Although workers at a Sony plant in Guangzhou, capital of South China's Guangdong Province, are considering a new round of protests, Sony (China) said the company has reached a settlement with its employees and the factory is operating normally.
More than two weeks after Sony Electronics Huanan Co (SEH), a fully owned Chinese subsidiary of Sony Corp, was sold to A-share listed technology company Shenzhen O-Firm Tech Co on November 7, hundreds of workers expressed their anger through Chinese social media platforms such as Weibo and WeChat over what they said were unfair settlements SEH has made.
"The factory has been lying about having actively communicated with workers' representatives about the deal that it made with O-Firm Tech. We only found at the last minute, which goes against the regulations and rules for labor unions in China," a female employee surnamed Wang told the Global Times on Monday.
Also, when the Nikkei Asian Review reported a few days ago that the workers had been protesting in a violent way, "it covered this issue in a biased way, which made the situation more difficult," another employee told the Global Times during the weekend, speaking on condition of anonymity.
"Don't sell the factory to a Chinese company without any explanation!" workers were quoted as saying in Nikkei's report.
Many workers said the identity of the buyer was not the issue. They are angry, they said, that SEH never discussed remuneration under the new corporate structure before the sale.
Workers said it was unfair that the Japanese media blamed the employees. Some provided the Global Times with detailed union meeting records.
Two days after Sony announced the deal, the first labor union meeting was held, according to the records. During the meeting, employees asked for more details about the acquisition plans, buyout offers, and a deadline for Sony to reply to these requests.

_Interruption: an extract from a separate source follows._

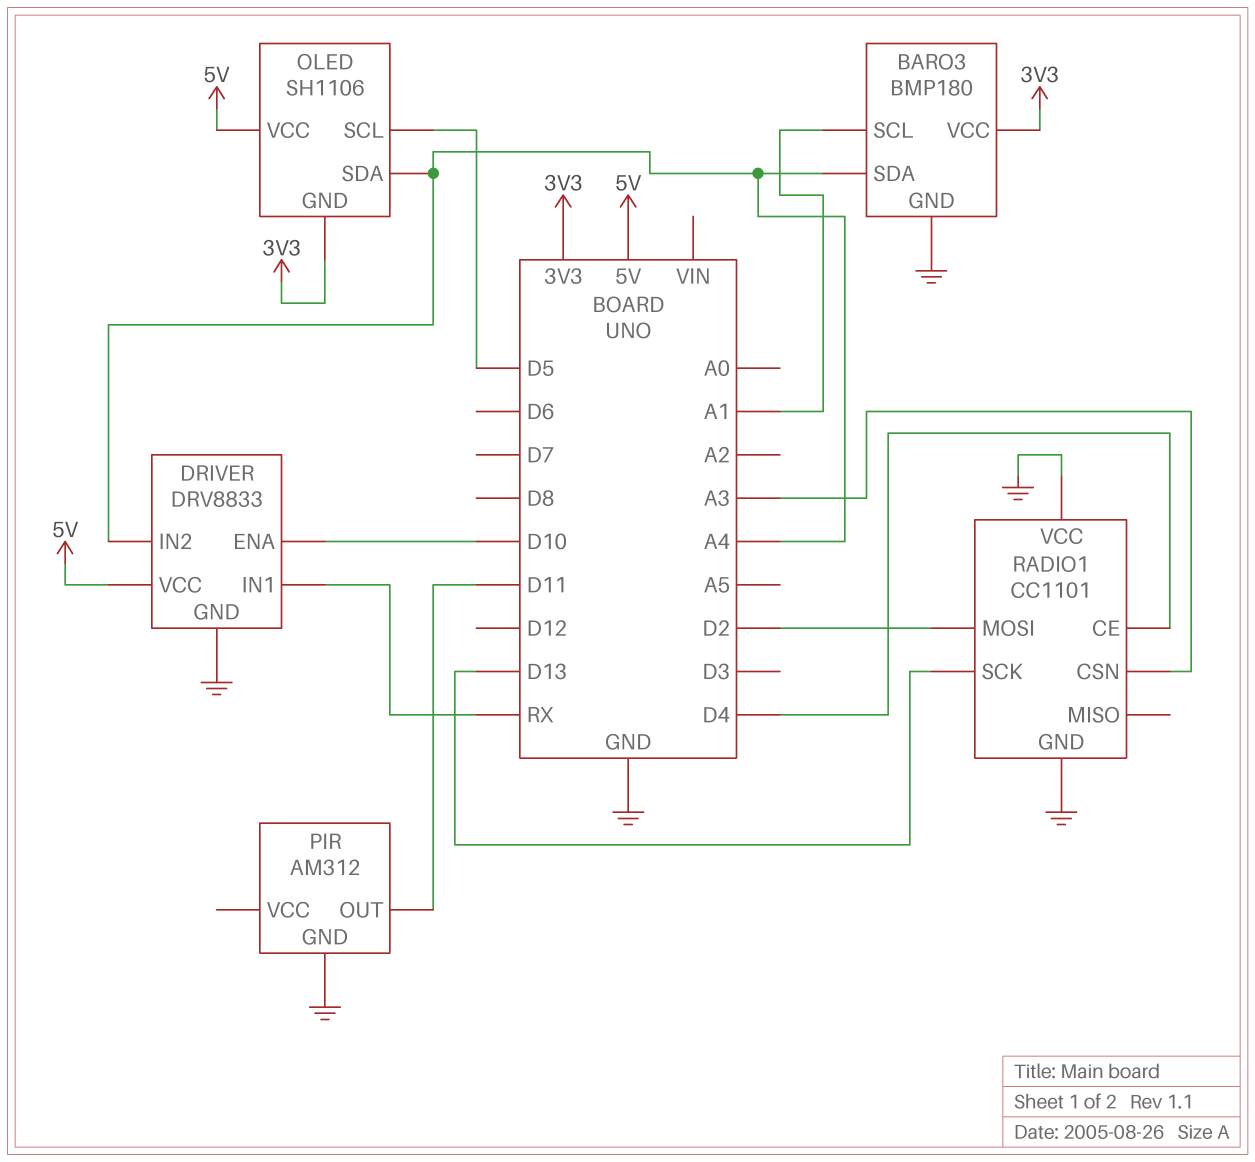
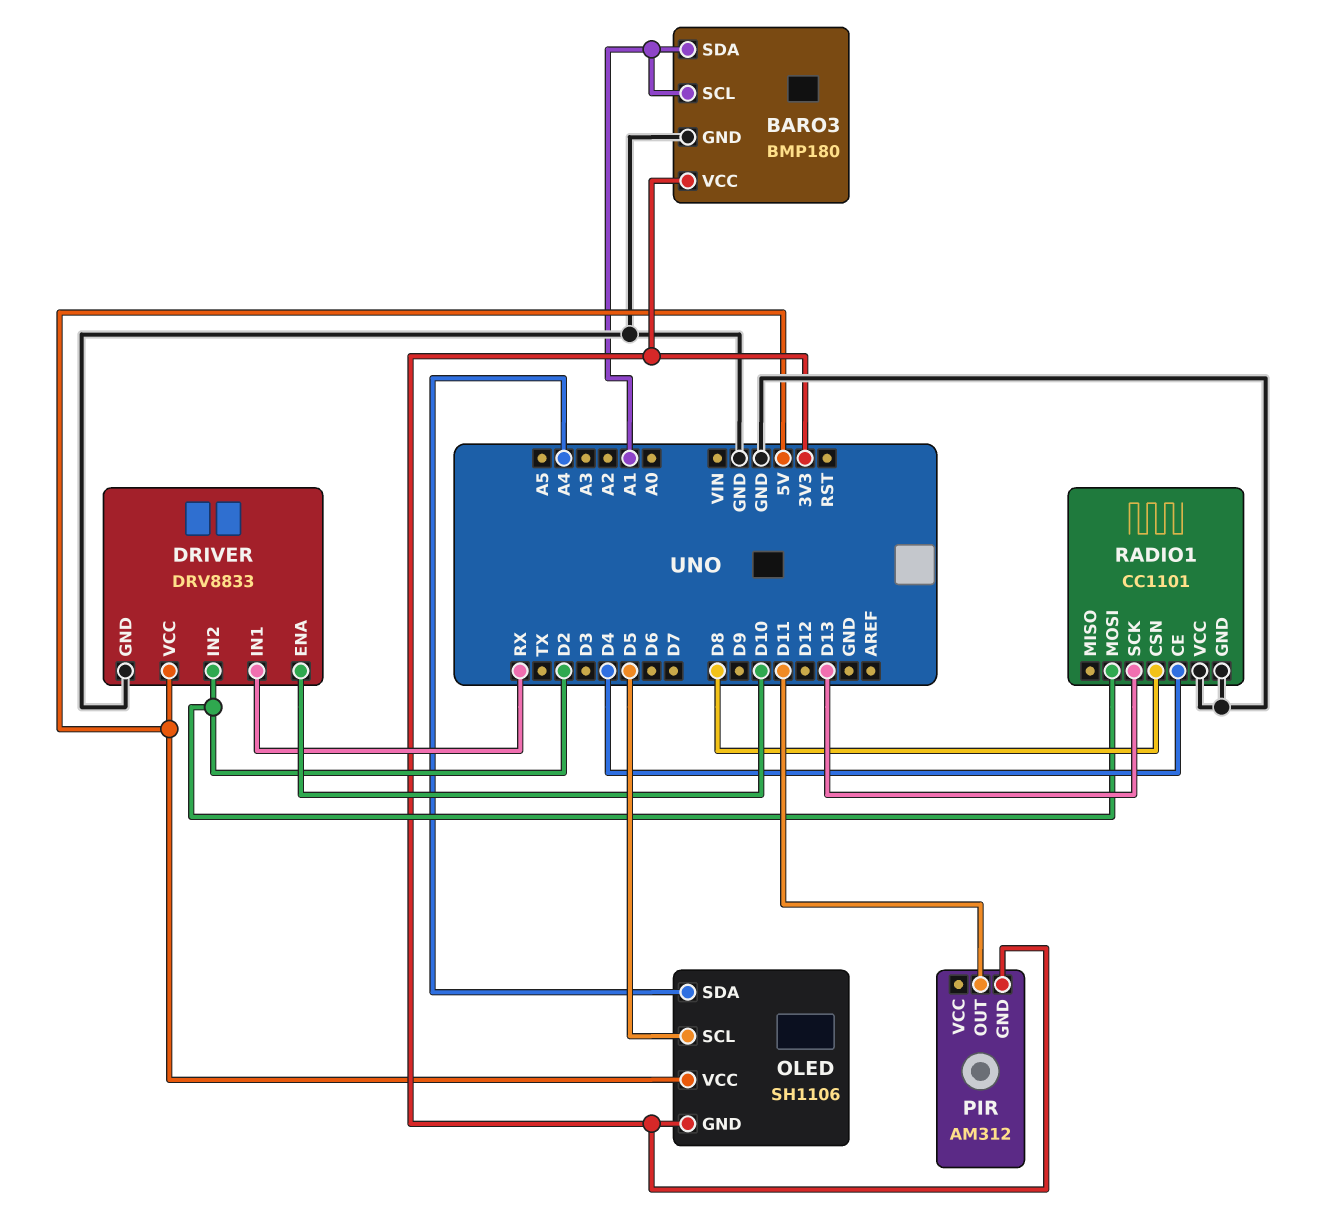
BARO3 pin SDA: A4 -> A1
DRIVER pin IN2: A4 -> D2
PIR pin GND: GND -> 3V3
RADIO1 pin CSN: A3 -> D8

Some workers told the Global Times during the weekend that they are not against the deal. What frustrated them was that they had no right to know what was going on until the factory was sold.
Sony said there would be no change in employees' pay, the length of their initial employment and their contracts during the transfer of the factory, according to an announcement sent to the Global Time on Monday.
It said that more than 90 percent of the employees are back at work and the factory is operating normally.
Workers said, however, that they were forced to return to work by signing unfair agreements, and some said they have mortgages to pay so they are afraid of getting fired. Sony on Monday fired five workers who had allegedly organized another small-scale protest, read another announcement by the company.